## ABOUT THIS TASK
The answer must consist of every line below that contains the word "each".

⟨

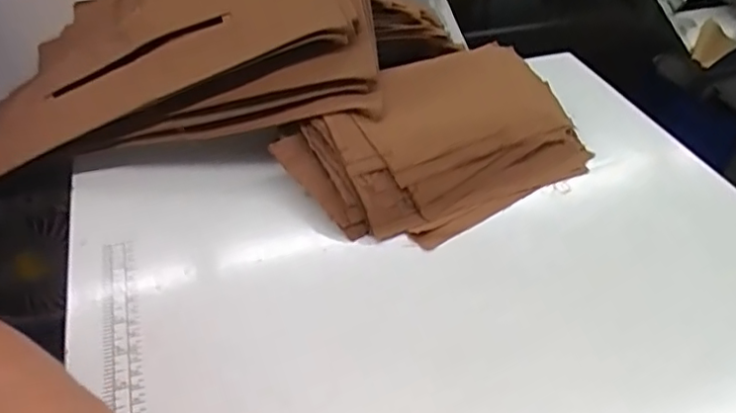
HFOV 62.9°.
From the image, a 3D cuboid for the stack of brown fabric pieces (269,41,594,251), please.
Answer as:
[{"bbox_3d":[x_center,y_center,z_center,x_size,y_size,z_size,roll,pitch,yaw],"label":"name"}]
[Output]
[{"bbox_3d":[0.062,-0.057,0.516,0.247,0.064,0.145,-23,47,-25],"label":"stack of brown fabric pieces"}]

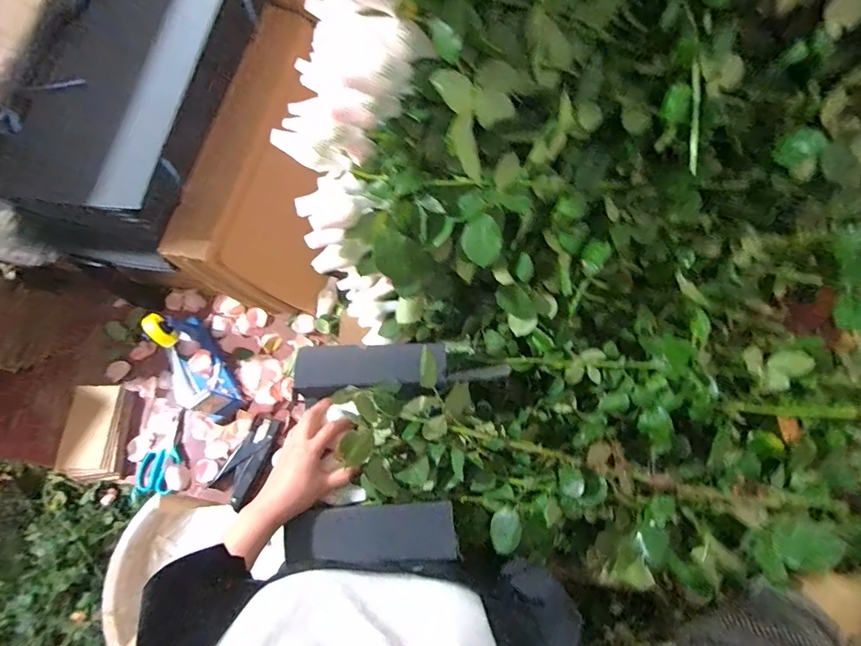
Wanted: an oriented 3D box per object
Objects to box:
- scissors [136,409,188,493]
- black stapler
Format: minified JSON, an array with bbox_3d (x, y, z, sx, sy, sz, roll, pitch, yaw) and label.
[{"bbox_3d":[-0.459,0.219,0.711,0.067,0.010,0.138,8,71,3],"label":"scissors"},{"bbox_3d":[-0.304,0.229,0.698,0.065,0.029,0.140,29,74,10],"label":"black stapler"}]

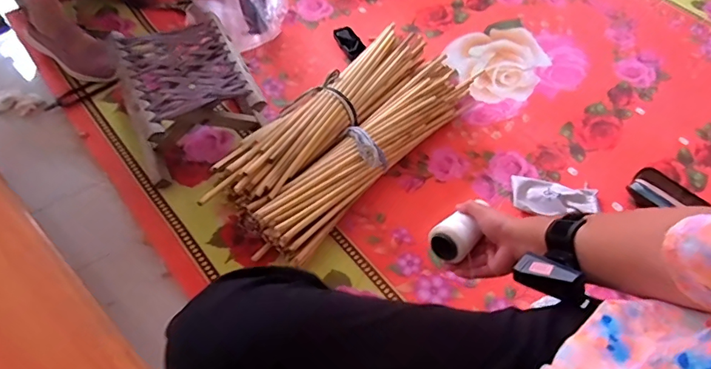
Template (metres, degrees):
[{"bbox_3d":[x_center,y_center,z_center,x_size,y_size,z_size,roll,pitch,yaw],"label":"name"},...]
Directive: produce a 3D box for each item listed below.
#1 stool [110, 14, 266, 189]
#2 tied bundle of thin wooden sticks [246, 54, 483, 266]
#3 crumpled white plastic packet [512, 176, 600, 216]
[{"bbox_3d":[-0.337,-0.174,0.952,0.241,0.167,0.279,-21,60,-17],"label":"stool"},{"bbox_3d":[0.049,-0.080,0.945,0.131,0.109,0.624,36,60,19],"label":"tied bundle of thin wooden sticks"},{"bbox_3d":[0.417,0.028,0.962,0.176,0.022,0.089,8,54,1],"label":"crumpled white plastic packet"}]

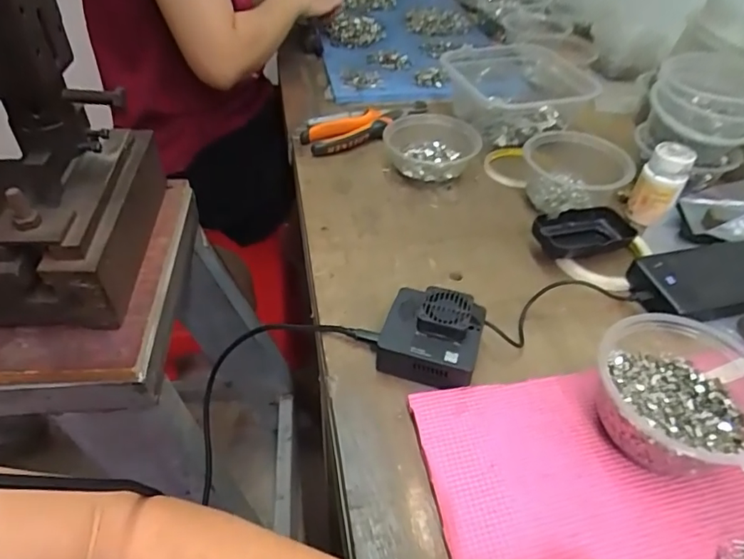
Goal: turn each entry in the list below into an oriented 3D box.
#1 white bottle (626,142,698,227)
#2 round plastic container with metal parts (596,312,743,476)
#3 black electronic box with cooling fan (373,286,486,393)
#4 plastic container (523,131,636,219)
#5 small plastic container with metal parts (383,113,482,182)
[{"bbox_3d":[0.313,-0.104,0.568,0.042,0.074,0.042,34,53,30],"label":"white bottle"},{"bbox_3d":[0.217,0.085,0.375,0.107,0.063,0.112,0,44,0],"label":"round plastic container with metal parts"},{"bbox_3d":[0.049,0.045,0.430,0.077,0.042,0.072,13,45,13],"label":"black electronic box with cooling fan"},{"bbox_3d":[0.232,-0.117,0.598,0.116,0.056,0.108,0,44,0],"label":"plastic container"},{"bbox_3d":[0.072,-0.160,0.646,0.111,0.046,0.107,0,44,0],"label":"small plastic container with metal parts"}]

⟩

## EXERCISE OUTPUT
Directive: produce a 3D box for each item listed below.
Goal: turn each entry in the list below into an oriented 3D box.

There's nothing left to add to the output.